** Opening Records provided block **

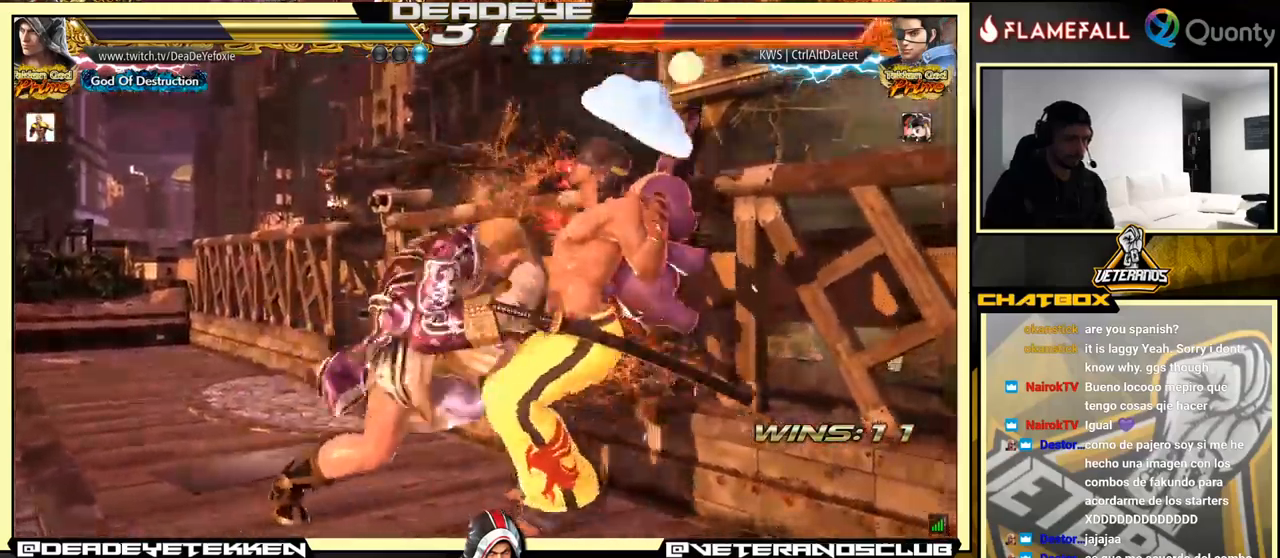
{"buttons": [], "left_stick": "center", "events": [[16, "TRIANGLE", "up"], [50, "SQUARE", "down"], [83, "R1", "down"], [83, "SQUARE", "up"], [100, "R1", "up"], [100, "TRIANGLE", "down"], [116, "TRIANGLE", "up"], [183, "R1", "down"], [183, "TRIANGLE", "down"], [216, "R1", "up"], [216, "TRIANGLE", "up"], [250, "SQUARE", "down"], [266, "SQUARE", "up"], [300, "R1", "down"], [300, "TRIANGLE", "down"], [316, "TRIANGLE", "up"], [333, "R1", "up"], [366, "SQUARE", "down"], [383, "SQUARE", "up"], [400, "R1", "down"], [400, "TRIANGLE", "down"], [433, "R1", "up"], [433, "TRIANGLE", "up"], [466, "SQUARE", "down"], [483, "SQUARE", "up"]]}
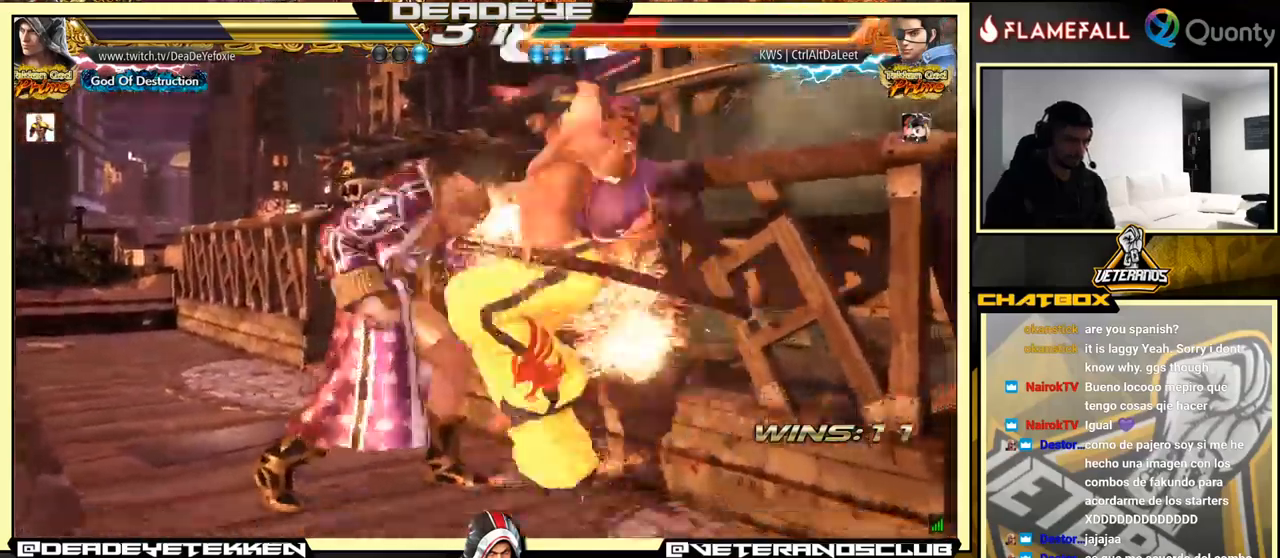
{"buttons": ["SQUARE"], "left_stick": "center", "events": [[66, "SQUARE", "down"], [100, "R1", "down"], [100, "TRIANGLE", "down"], [116, "L2", "down"], [116, "SQUARE", "up"], [133, "L2", "up"], [133, "R1", "up"], [133, "TRIANGLE", "up"], [166, "SQUARE", "down"], [216, "R1", "down"], [216, "SQUARE", "up"], [216, "TRIANGLE", "down"], [233, "L2", "down"], [250, "L2", "up"], [250, "R1", "up"], [250, "TRIANGLE", "up"], [300, "SQUARE", "down"], [333, "R1", "down"], [333, "SQUARE", "up"], [333, "TRIANGLE", "down"], [366, "R1", "up"], [366, "TRIANGLE", "up"], [383, "SQUARE", "down"], [416, "SQUARE", "up"], [450, "R1", "down"], [450, "TRIANGLE", "down"], [466, "R1", "up"], [466, "TRIANGLE", "up"], [500, "SQUARE", "down"]]}
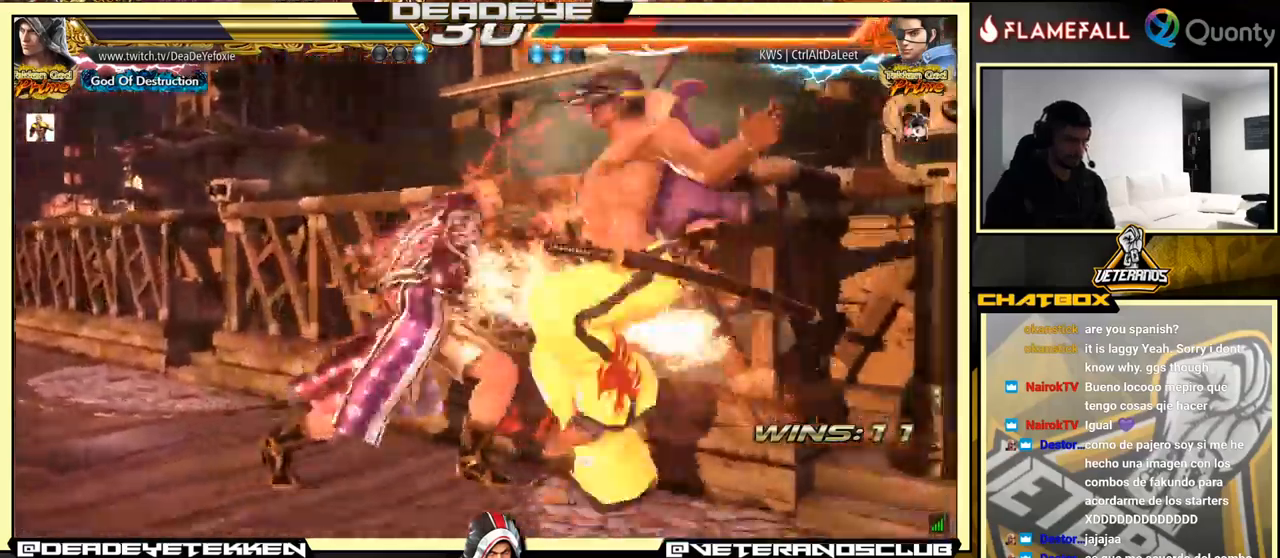
{"buttons": [], "left_stick": "center", "events": [[16, "R1", "down"], [33, "SQUARE", "up"], [33, "TRIANGLE", "down"], [50, "R1", "up"], [100, "TRIANGLE", "up"], [433, "left_stick", "down"], [500, "left_stick", "center"]]}
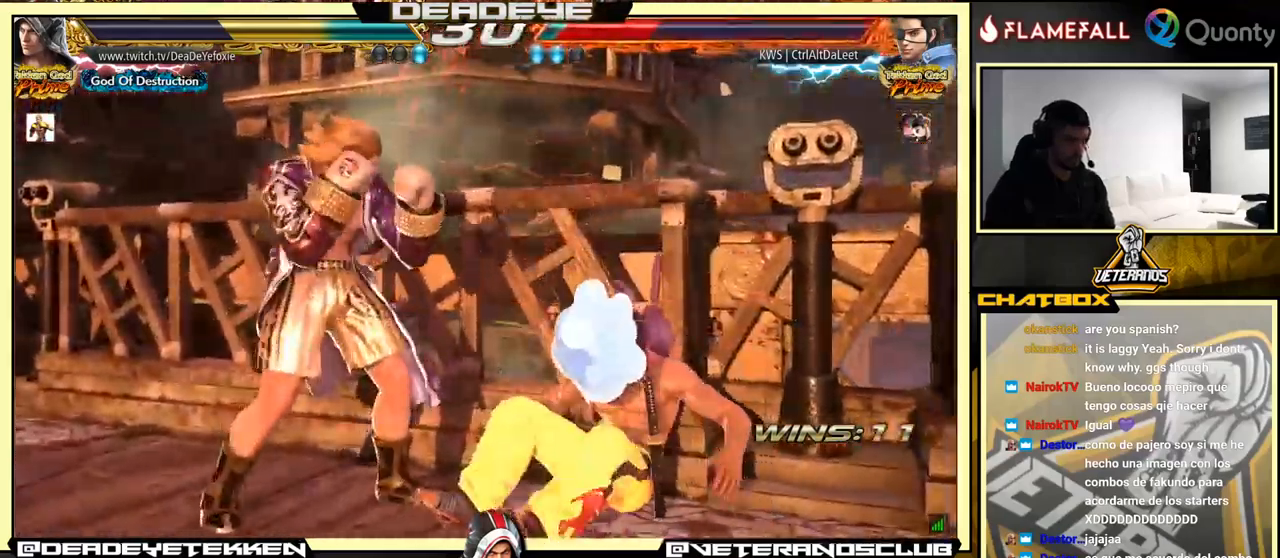
{"buttons": [], "left_stick": "right", "events": [[133, "left_stick", "down"], [150, "TRIANGLE", "down"], [233, "SQUARE", "down"], [283, "TRIANGLE", "up"], [333, "SQUARE", "up"], [366, "left_stick", "right"]]}
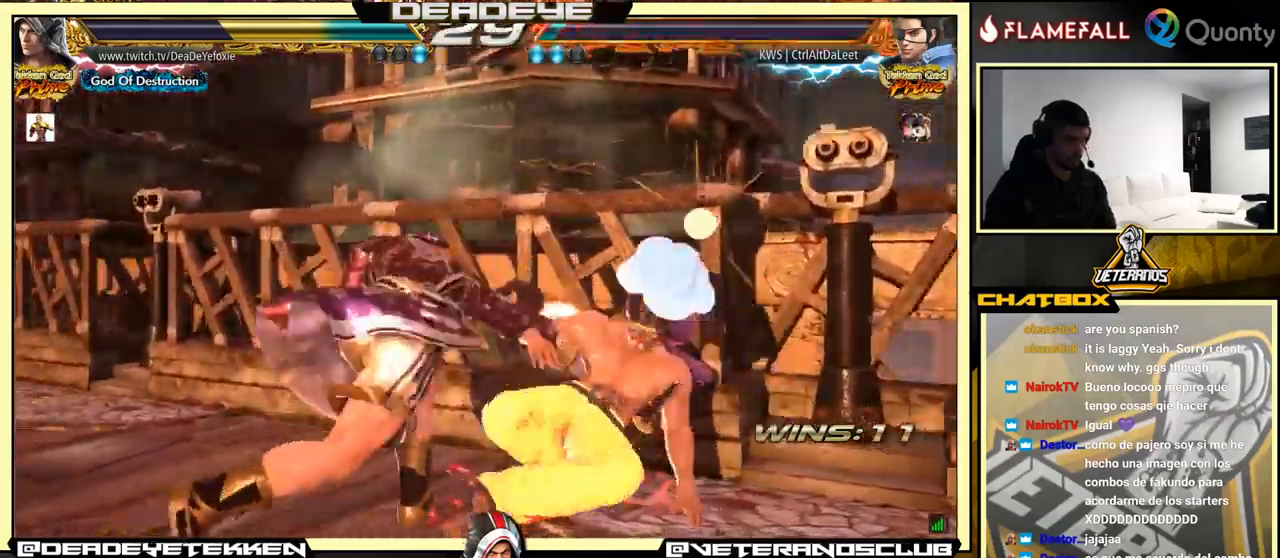
{"buttons": [], "left_stick": "right", "events": [[83, "TRIANGLE", "down"], [133, "TRIANGLE", "up"], [216, "SQUARE", "down"], [216, "TRIANGLE", "down"], [316, "SQUARE", "up"], [333, "TRIANGLE", "up"]]}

** Closing Records provided block **

What you need to do:
Each line above that has the word "right" must be copied.

Response area:
{"buttons": [], "left_stick": "right", "events": [[133, "left_stick", "down"], [150, "TRIANGLE", "down"], [233, "SQUARE", "down"], [283, "TRIANGLE", "up"], [333, "SQUARE", "up"], [366, "left_stick", "right"]]}
{"buttons": [], "left_stick": "right", "events": [[83, "TRIANGLE", "down"], [133, "TRIANGLE", "up"], [216, "SQUARE", "down"], [216, "TRIANGLE", "down"], [316, "SQUARE", "up"], [333, "TRIANGLE", "up"]]}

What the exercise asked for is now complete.